Hydrated, though still unsteady, Ellie reached for the door handle, twisted it. Nothing happened. She twisted in the other direction, but still the door remained stubbornly closed. She turned again to the window, but when she searched for a clasp she saw it was solid and didn’t open.
She was locked in.
Panicked, Ellie explored all the hidden places of the caravan but found nothing, just empty cupboards and a bone-dry sink. Her head began to pound and her thinking slowed, sluggish, so she grasped onto this one thing: I must find my trainers, as though that was the most pressing problem. Apart from the water and a bottle of bleach under the sink, there was nothing else. She sat back on the pull-out bed, woozy and thinking she was going to be sick, bile was already stinging her throat. She breathed slowly to master the feeling, but it wouldn’t go away. She was soon spitting into her hand, phlegm-like strands of moisture, then running to the sink and heaving.
Her meal from last night, the potato cakes her mum
had bought her, came up in a liquid burst. Both hands on the side of the sink, Ellie panted and gasped, unused to vomiting. When was the last time? That holiday in Morocco, after she’d had Coke with ice from the beach vendor. Later the staff at the hotel told her mum that the ice cubes would have been the problem. Ellie had lain in the hotel room, the curtains half-drawn and watched the ceiling fan whirl, gasping in the cool air like it was liquid because she was so parched and couldn’t even hold down water. And all the time her mum had sat by her side, stroking her forehead, reading to her. Holding her when the retching took over. Ellie had never questioned that her mum would always be there when she was ill.
But not now.
“Mum,” she called weakly, to the empty caravan.
Then she lifted her head and looked herself square in the mirror.
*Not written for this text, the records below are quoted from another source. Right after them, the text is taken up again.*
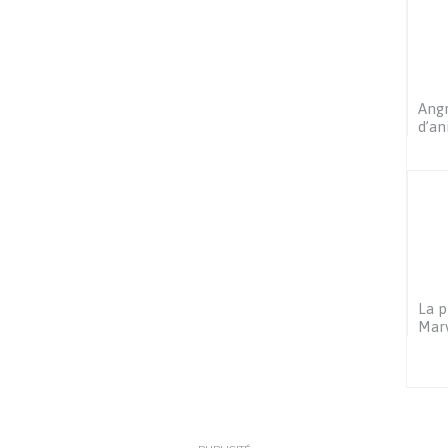
Angr
d’an
La p
Mar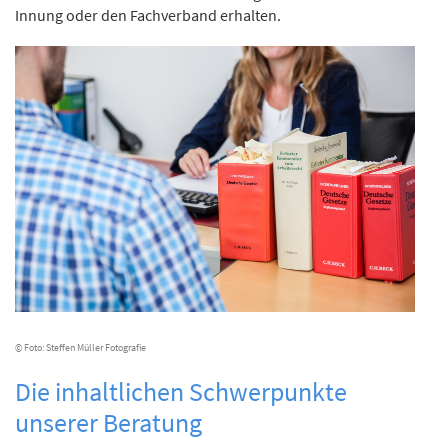
Innung oder den Fachverband erhalten.
© Foto: Steffen Müller Fotografie
Die inhaltlichen Schwerpunkte
unserer Beratung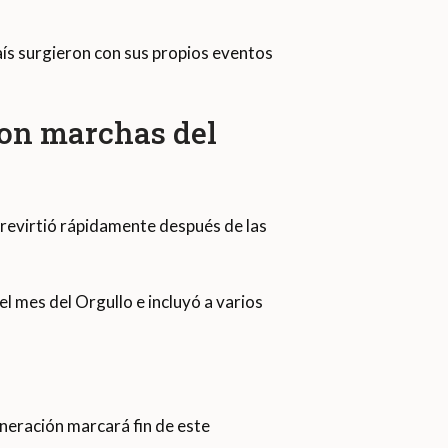
país surgieron con sus propios eventos
ron marchas del
revirtió rápidamente después de las
l mes del Orgullo e incluyó a varios
eneración marcará fin de este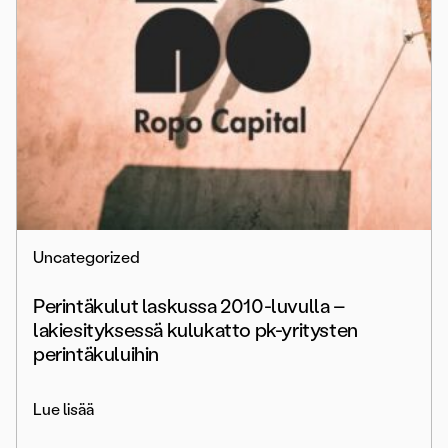
Uncategorized
Perintäkulut laskussa 2010-luvulla –
lakiesityksessä kulukatto pk-yritysten
perintäkuluihin
Lue lisää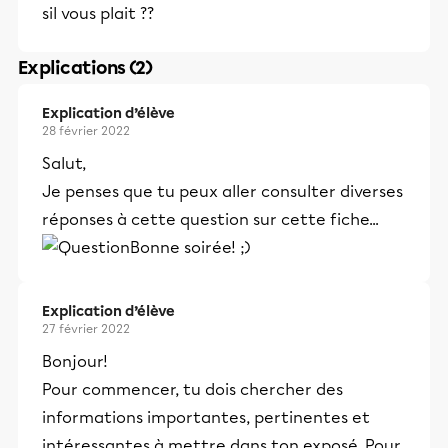
sil vous plait ??
Explications (2)
Explication d’élève
28 février 2022
Salut,
Je penses que tu peux aller consulter diverses
réponses à cette question sur cette fiche...
Bonne soirée! ;)
Explication d’élève
27 février 2022
Bonjour!
Pour commencer, tu dois chercher des
informations importantes, pertinentes et
intéressantes à mettre dans ton exposé. Pour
Barely recognising the pale face that stared back at her.
Bridget
Across the city, Bridget was sitting on the sofa in her front lounge, holding a wristwatch in her hands and watching the second hand turn. For seven hours and forty minutes she had done this, ever since Achim had made the call to the police.
Whoever he’d spoken to had told him that a missing person would not become a police matter until twelve hours had passed. There were still four hours until he could officially report their daughter missing. Achim had argued with the police operator, and put Bridget on the phone, demanding that she explain exactly what had happened.
Bridget had made it worse then. She’d only told the truth, that Ellie had wanted to be with her boyfriend, that she had stayed out overnight with him before without permission. Even to her ears it sounded like a teenage strop, a bit of normal rebellion, and the woman on the other end of the line said as much. Trying to reassure her but coming across as patronising.